## Exercise
Scan the lines below for the word "size". Copy each line you find it in.

(Beginning of Listed entries)

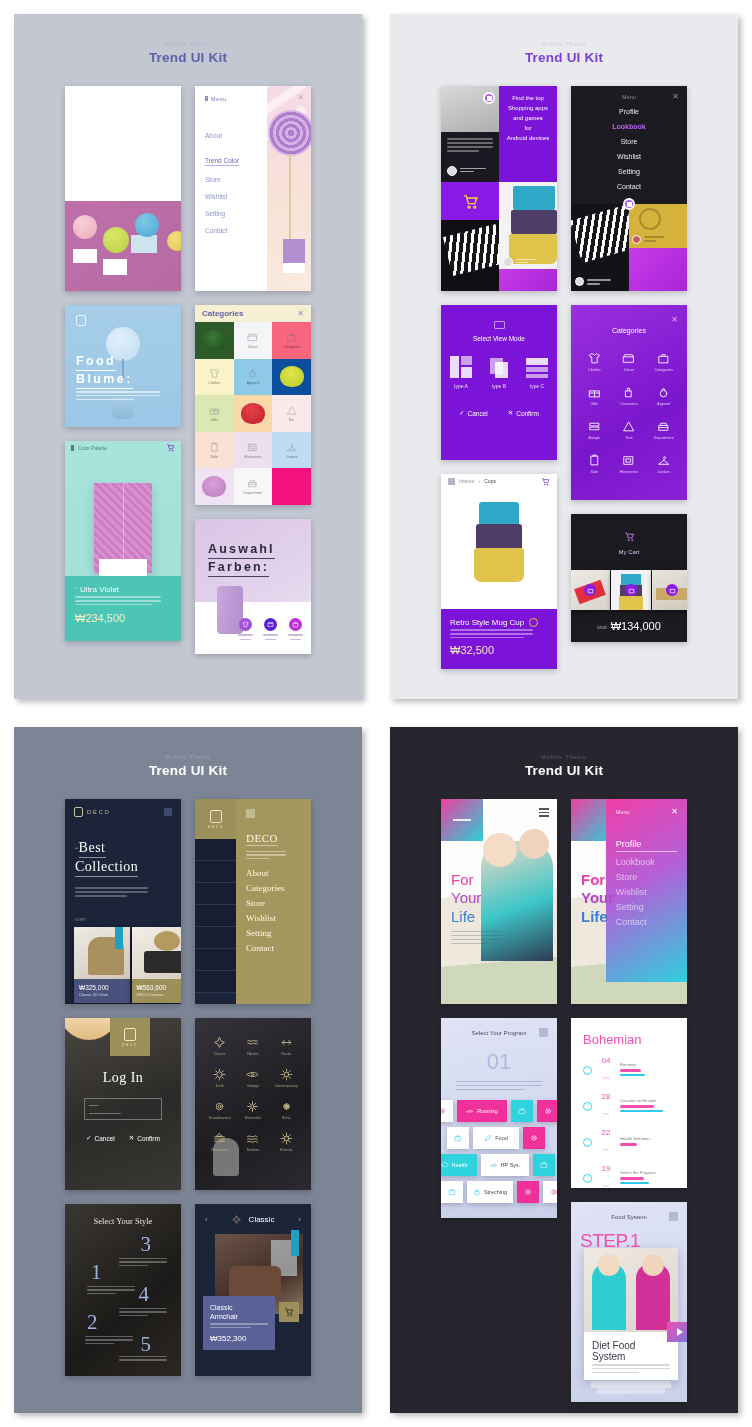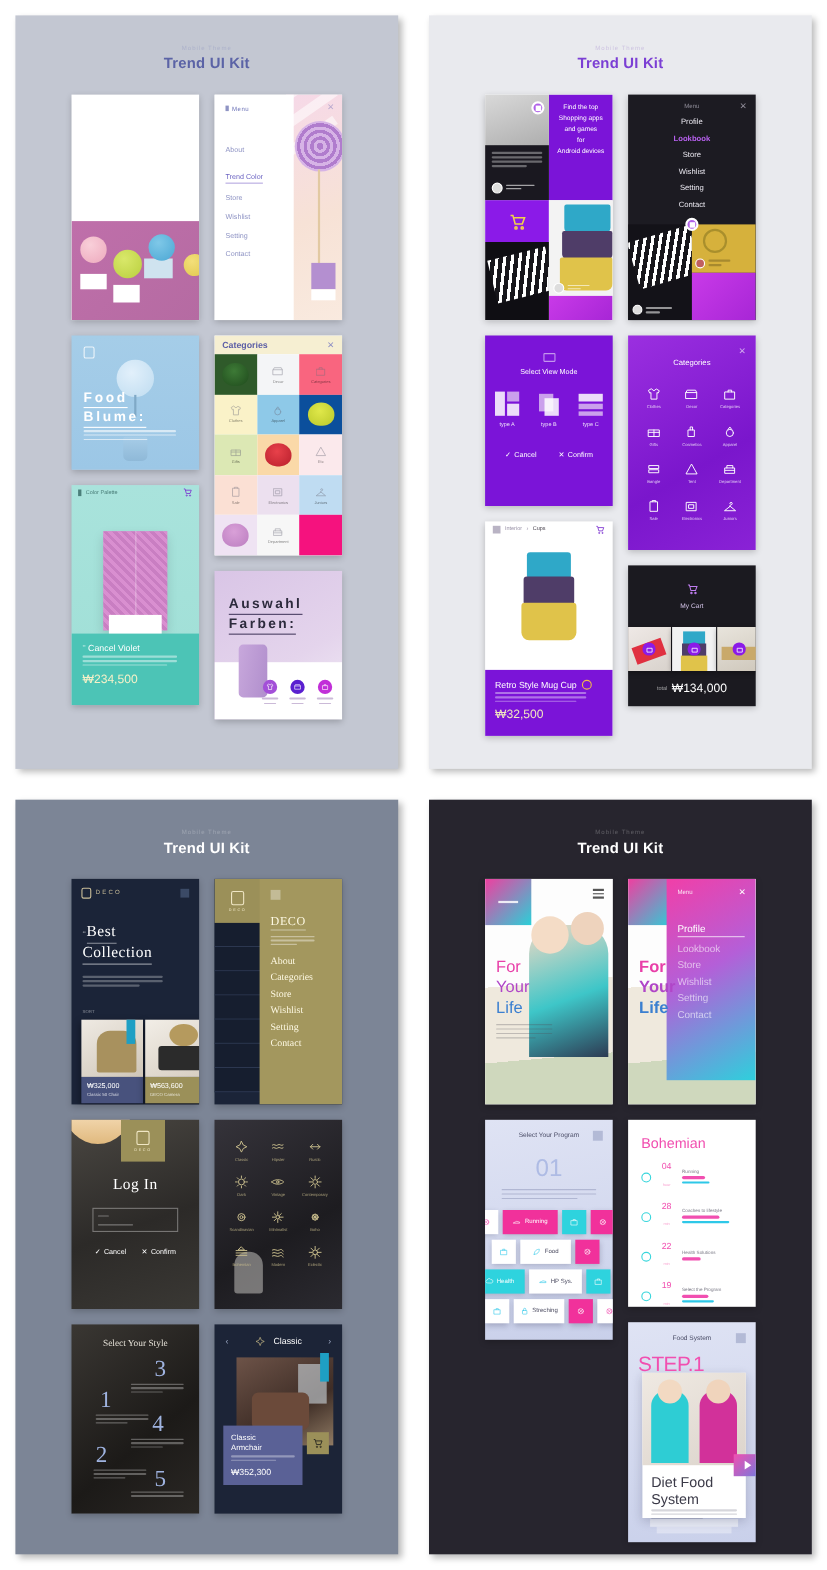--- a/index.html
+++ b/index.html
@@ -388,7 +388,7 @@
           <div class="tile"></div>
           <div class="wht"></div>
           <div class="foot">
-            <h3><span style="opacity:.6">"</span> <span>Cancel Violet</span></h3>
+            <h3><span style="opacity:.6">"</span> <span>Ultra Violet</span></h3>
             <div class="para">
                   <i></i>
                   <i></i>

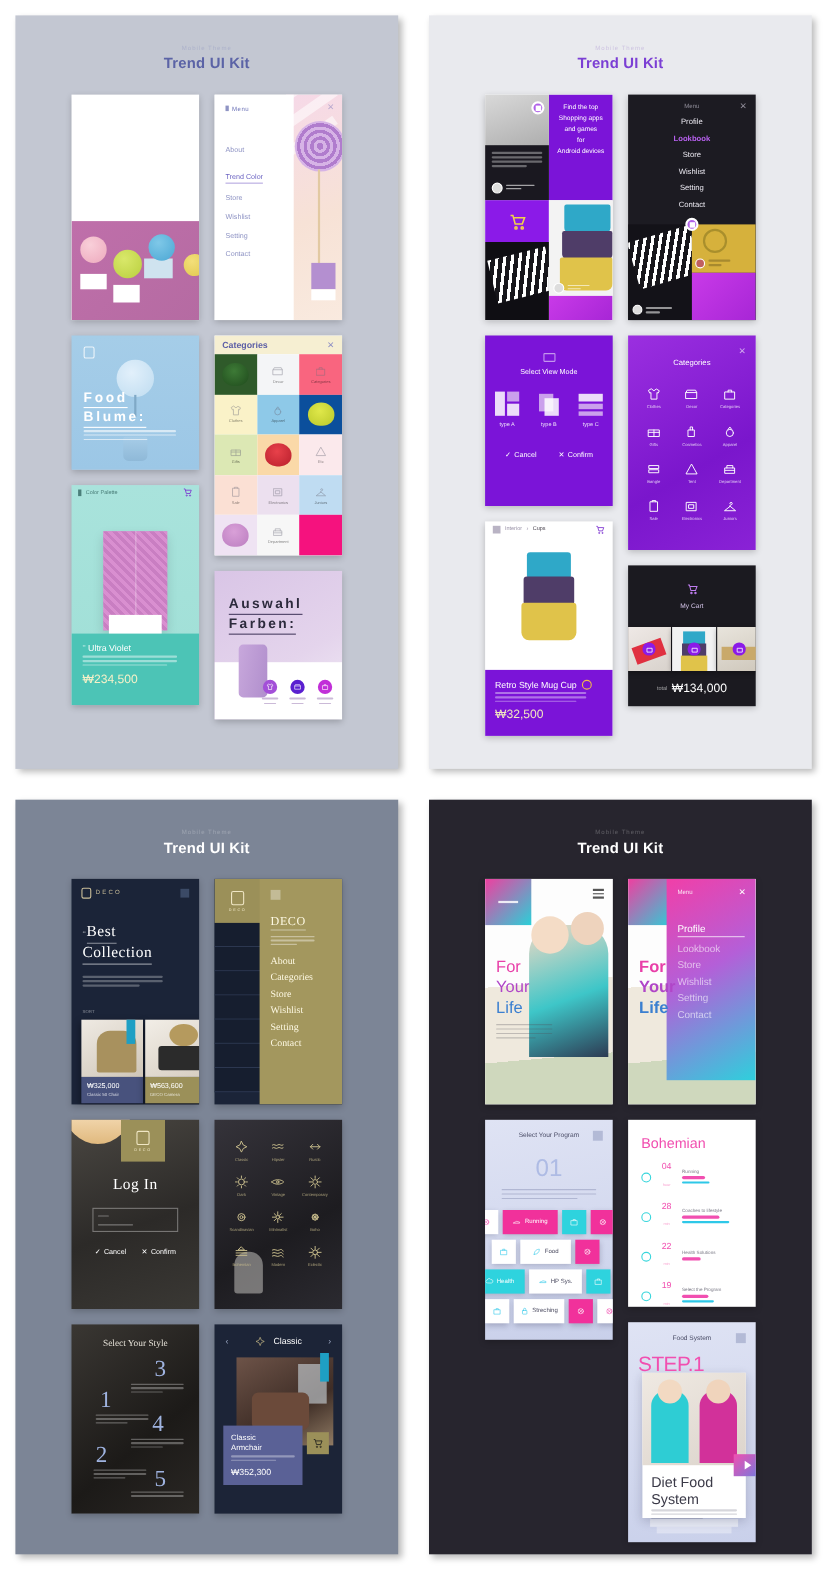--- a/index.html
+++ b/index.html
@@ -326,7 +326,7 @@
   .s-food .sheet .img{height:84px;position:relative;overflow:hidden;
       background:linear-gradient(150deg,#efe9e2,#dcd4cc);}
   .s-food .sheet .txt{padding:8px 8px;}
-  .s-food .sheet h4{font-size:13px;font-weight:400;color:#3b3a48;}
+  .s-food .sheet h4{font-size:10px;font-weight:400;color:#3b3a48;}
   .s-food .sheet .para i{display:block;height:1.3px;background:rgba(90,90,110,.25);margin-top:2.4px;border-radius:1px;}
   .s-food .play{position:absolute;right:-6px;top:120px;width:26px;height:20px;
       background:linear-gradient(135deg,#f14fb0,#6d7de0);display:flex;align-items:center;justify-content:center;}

(End of Listed entries)
(Beginning of Listed entries)

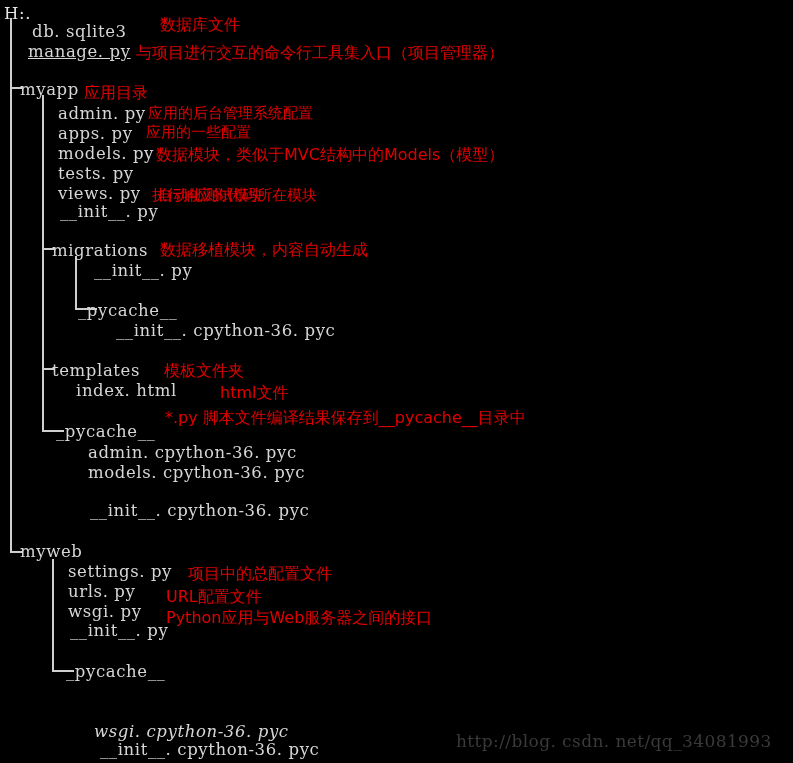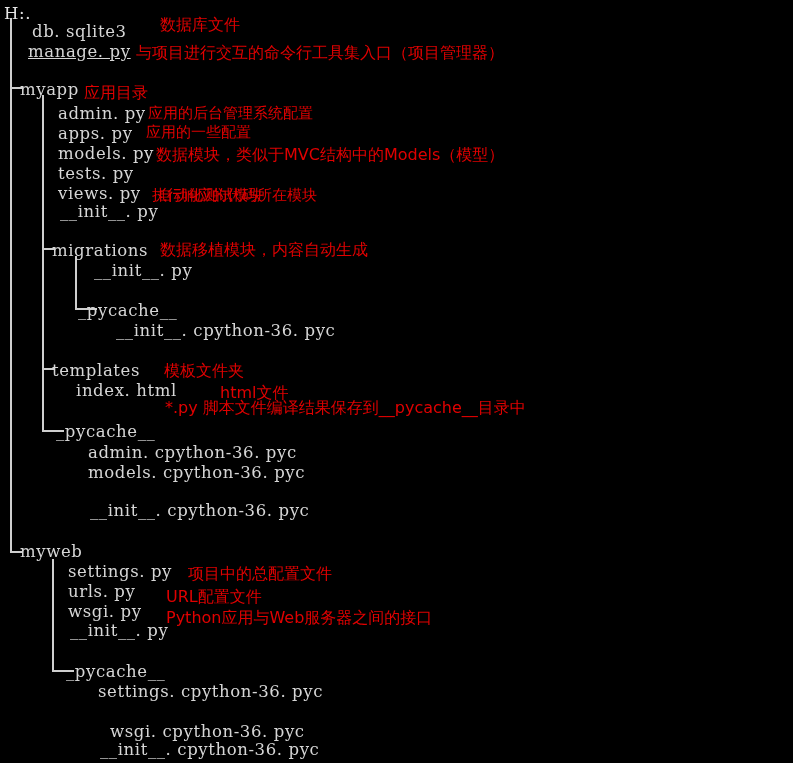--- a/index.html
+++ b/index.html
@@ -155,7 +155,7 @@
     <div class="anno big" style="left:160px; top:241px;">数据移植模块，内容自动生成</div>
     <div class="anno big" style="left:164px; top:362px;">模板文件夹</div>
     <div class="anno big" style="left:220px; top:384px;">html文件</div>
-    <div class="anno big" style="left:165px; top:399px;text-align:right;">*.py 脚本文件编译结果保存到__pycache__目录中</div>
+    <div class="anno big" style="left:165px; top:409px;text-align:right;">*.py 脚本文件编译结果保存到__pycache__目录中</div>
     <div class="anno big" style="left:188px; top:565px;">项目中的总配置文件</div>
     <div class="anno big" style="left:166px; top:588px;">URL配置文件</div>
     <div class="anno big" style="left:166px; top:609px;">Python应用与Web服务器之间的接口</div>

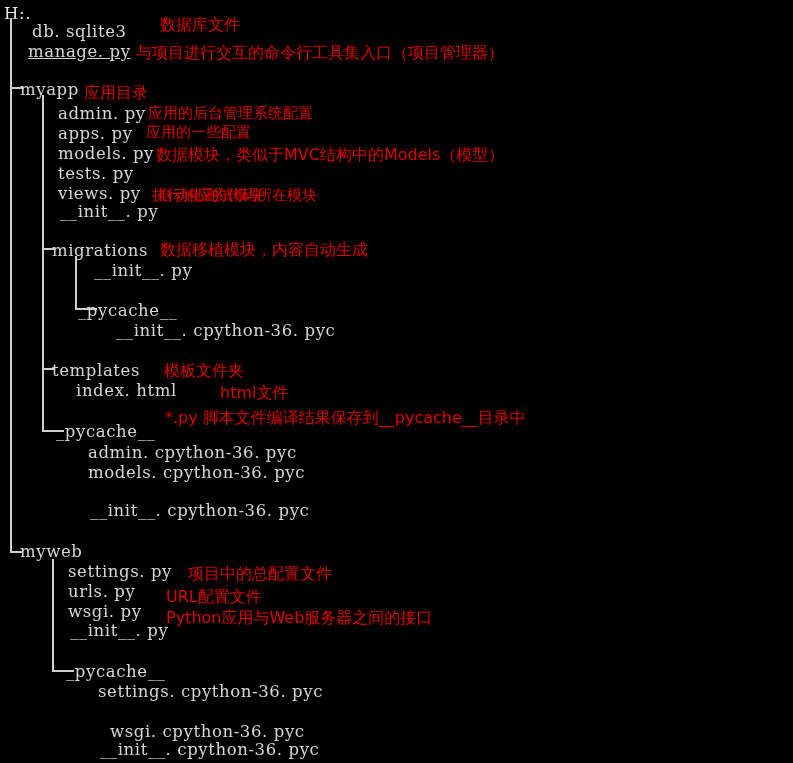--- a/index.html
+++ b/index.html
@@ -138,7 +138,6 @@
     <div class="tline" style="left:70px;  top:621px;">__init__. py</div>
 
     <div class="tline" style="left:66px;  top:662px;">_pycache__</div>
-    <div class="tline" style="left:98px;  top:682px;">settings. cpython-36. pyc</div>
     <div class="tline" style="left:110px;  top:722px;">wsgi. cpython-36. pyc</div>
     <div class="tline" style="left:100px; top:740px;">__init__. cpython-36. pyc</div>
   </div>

(End of Listed entries)

## Reply to the task
-  .s-food .sheet h4{font-size:13px;font-weight:400;color:#3b3a48;}
+  .s-food .sheet h4{font-size:10px;font-weight:400;color:#3b3a48;}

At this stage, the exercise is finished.